• _AÇÃO NECESSÁRIA 1_: Copie do texto sobre a oração o trecho que começa em "A necessidade de" e termina em "sempre (Eclo 18,22).".
• _AÇÃO NECESSÁRIA 2_: Resuma em duas frases o texto sobre a oração.

• _TEXTO SELECIONADO_:
◇ ◇ ◇

30 de out de 2010

Por que rezar?

A necessidade de oração é repetida tão insistentemente nas Sagradas Escrituras que nada mais é mais claramente pedido que este dever. Embora o Todo Poderoso conheça nossas necessidades, como Nosso Senhor nos fala no Evangelho segundo São Mateus, Ele deseja que peçamos, e pela oração recebamos como que por mãos espirituais. Escuta Nosso Senhor em São Lucas: é necessário orar sempre sem jamais deixar de fazê-lo (Lc 18,1b) e vigiai, pois, em todo o tempo e orai (Lc 21,36). Escuta o apóstolo: orai sem cessar (1Ts 5,17) e o livro do Eclesiastico: nada te impeça de orar sempre (Eclo 18,22).

Estes preceitos não significam que não devemos fazer outra coisa, mas somente que nunca devemos nos esquecer de tão essencial exercício e fazer uso frequente dele. Isto Nosso Senhor e seus apóstolos nos ensinaram, pois mesmo nunca tendo deixado de rezar, não negligenciaram a pregação ao povo, confirmando suas palavras com sinais e milagres. E deve-se dizer que eles sempre rezavam e com muita frequencia. Neste sentido devem ser compreendidas estas palavras: meus olhos estão sempre fixos no Senhor (Sl 24,15) e também: bendirei continuamente ao Senhor, seu louvor não deixará meus lábios (Sl 33,2) e as palavras sobre os apóstolos: permaneciam no templo, louvando e bendizendo a Deus (Lc 24, 53).

◇ ◇ ◇

• _TRECHOS DE DADOS_:

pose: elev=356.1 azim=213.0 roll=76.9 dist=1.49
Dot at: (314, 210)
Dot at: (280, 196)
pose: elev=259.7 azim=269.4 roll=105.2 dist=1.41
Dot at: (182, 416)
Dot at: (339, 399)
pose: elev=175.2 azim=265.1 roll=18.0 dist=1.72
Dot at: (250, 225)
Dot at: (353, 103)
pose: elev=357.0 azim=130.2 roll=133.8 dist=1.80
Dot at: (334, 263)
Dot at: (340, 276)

◇ ◇ ◇

• _RESPOSTA ESPERADA 1_:
A necessidade de oração é repetida tão insistentemente nas Sagradas Escrituras que nada mais é mais claramente pedido que este dever. Embora o Todo Poderoso conheça nossas necessidades, como Nosso Senhor nos fala no Evangelho segundo São Mateus, Ele deseja que peçamos, e pela oração recebamos como que por mãos espirituais. Escuta Nosso Senhor em São Lucas: é necessário orar sempre sem jamais deixar de fazê-lo (Lc 18,1b) e vigiai, pois, em todo o tempo e orai (Lc 21,36). Escuta o apóstolo: orai sem cessar (1Ts 5,17) e o livro do Eclesiastico: nada te impeça de orar sempre (Eclo 18,22).

• _RESPOSTA ESPERADA 2_: As Sagradas Escrituras insistem na necessidade da oração: embora o Todo Poderoso conheça nossas necessidades, Ele deseja que peçamos, e Nosso Senhor, o apóstolo e o livro do Eclesiástico mandam orar sempre. Esses preceitos não significam que não devemos fazer outra coisa, mas que nunca devemos esquecer esse exercício essencial e devemos fazer uso frequente dele, como Nosso Senhor e seus apóstolos, que sempre rezavam sem negligenciar a pregação ao povo.